What to produce:
Set out every line of the material below as a numbered list, skipping any blank lines. Leave the pictures out of your list.

Given data:
⁂

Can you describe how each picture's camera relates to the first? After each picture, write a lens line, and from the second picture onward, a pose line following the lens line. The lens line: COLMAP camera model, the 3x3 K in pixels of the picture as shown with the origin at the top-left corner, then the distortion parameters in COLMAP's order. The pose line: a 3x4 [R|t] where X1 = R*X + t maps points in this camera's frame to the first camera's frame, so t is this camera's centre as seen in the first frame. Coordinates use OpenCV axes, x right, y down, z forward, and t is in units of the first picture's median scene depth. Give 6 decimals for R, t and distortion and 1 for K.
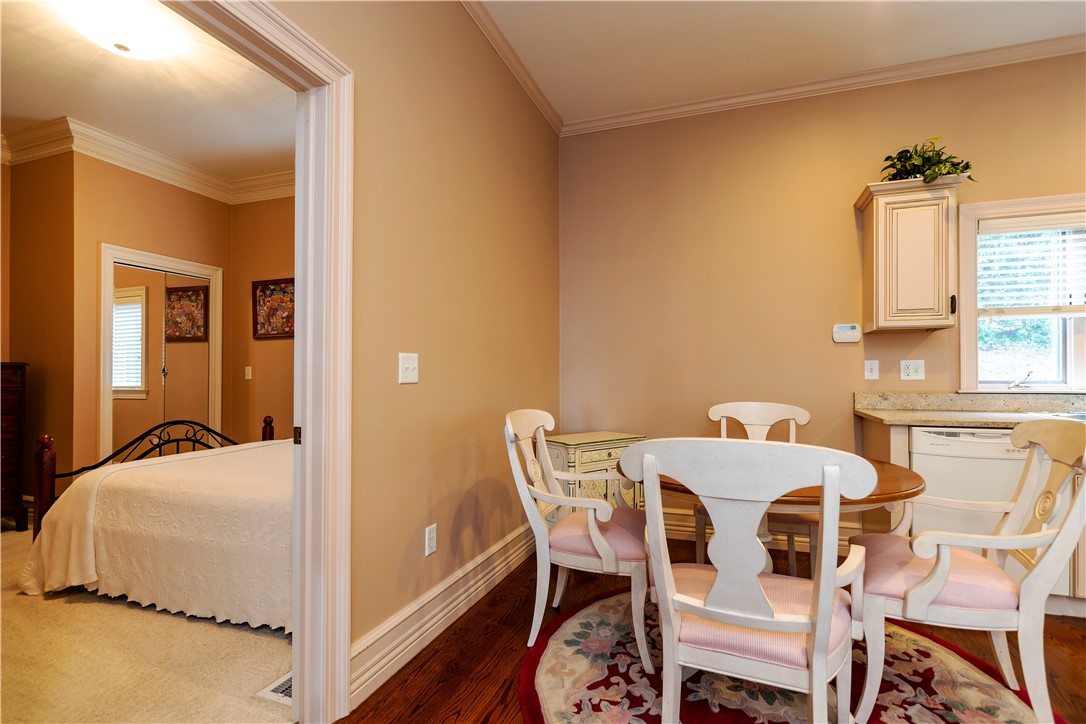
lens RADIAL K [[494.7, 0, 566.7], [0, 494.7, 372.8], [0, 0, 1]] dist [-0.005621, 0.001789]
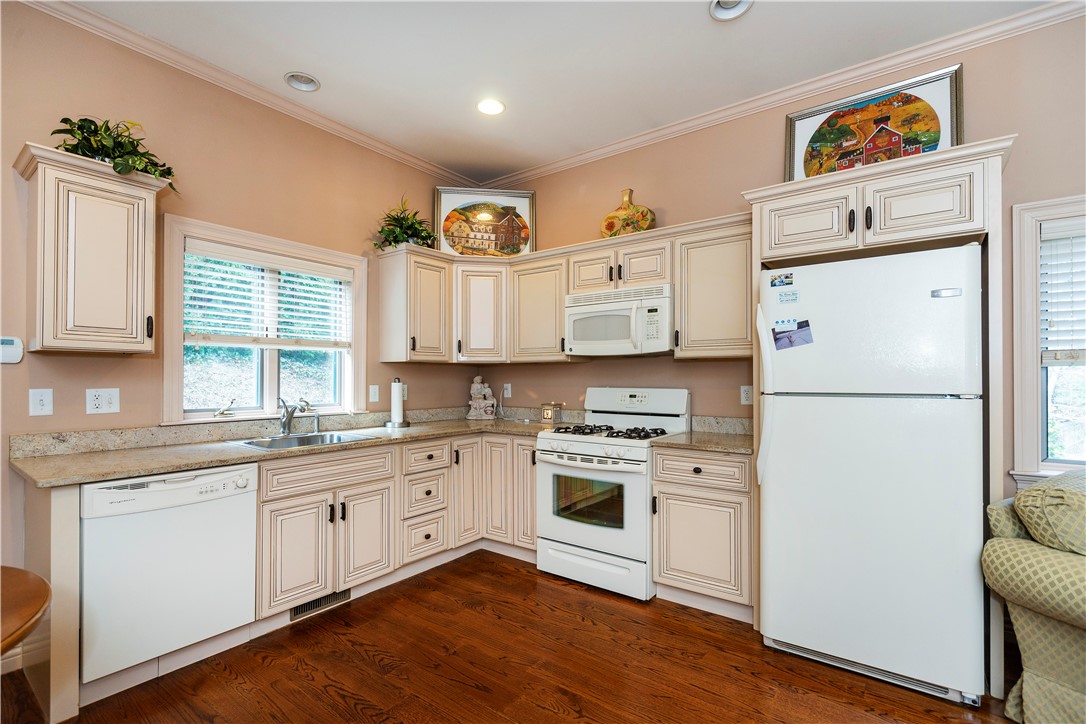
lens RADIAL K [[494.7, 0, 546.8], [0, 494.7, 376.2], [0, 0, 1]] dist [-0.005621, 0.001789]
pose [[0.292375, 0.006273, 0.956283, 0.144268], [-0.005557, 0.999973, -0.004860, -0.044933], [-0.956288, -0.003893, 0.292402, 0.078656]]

⁂

Exercise output:
1. Can you describe how each picture's camera relates to the first? After each picture, write a lens line, and from the second picture onward, a pose line following the lens line. The lens line: COLMAP camera model, the 3x3 K in pixels of the picture as shown with the origin at the top-left corner, then the distortion parameters in COLMAP's order. The pose line: a 3x4 [R|t] where X1 = R*X + t maps points in this camera's frame to the first camera's frame, so t is this camera's centre as seen in the first frame. Coordinates use OpenCV axes, x right, y down, z forward, and t is in units of the first picture's median scene depth. Give 6 decimals for R, t and distortion and 1 for K.
2. lens RADIAL K [[494.7, 0, 566.7], [0, 494.7, 372.8], [0, 0, 1]] dist [-0.005621, 0.001789]
3. lens RADIAL K [[494.7, 0, 546.8], [0, 494.7, 376.2], [0, 0, 1]] dist [-0.005621, 0.001789]
4. pose [[0.292375, 0.006273, 0.956283, 0.144268], [-0.005557, 0.999973, -0.004860, -0.044933], [-0.956288, -0.003893, 0.292402, 0.078656]]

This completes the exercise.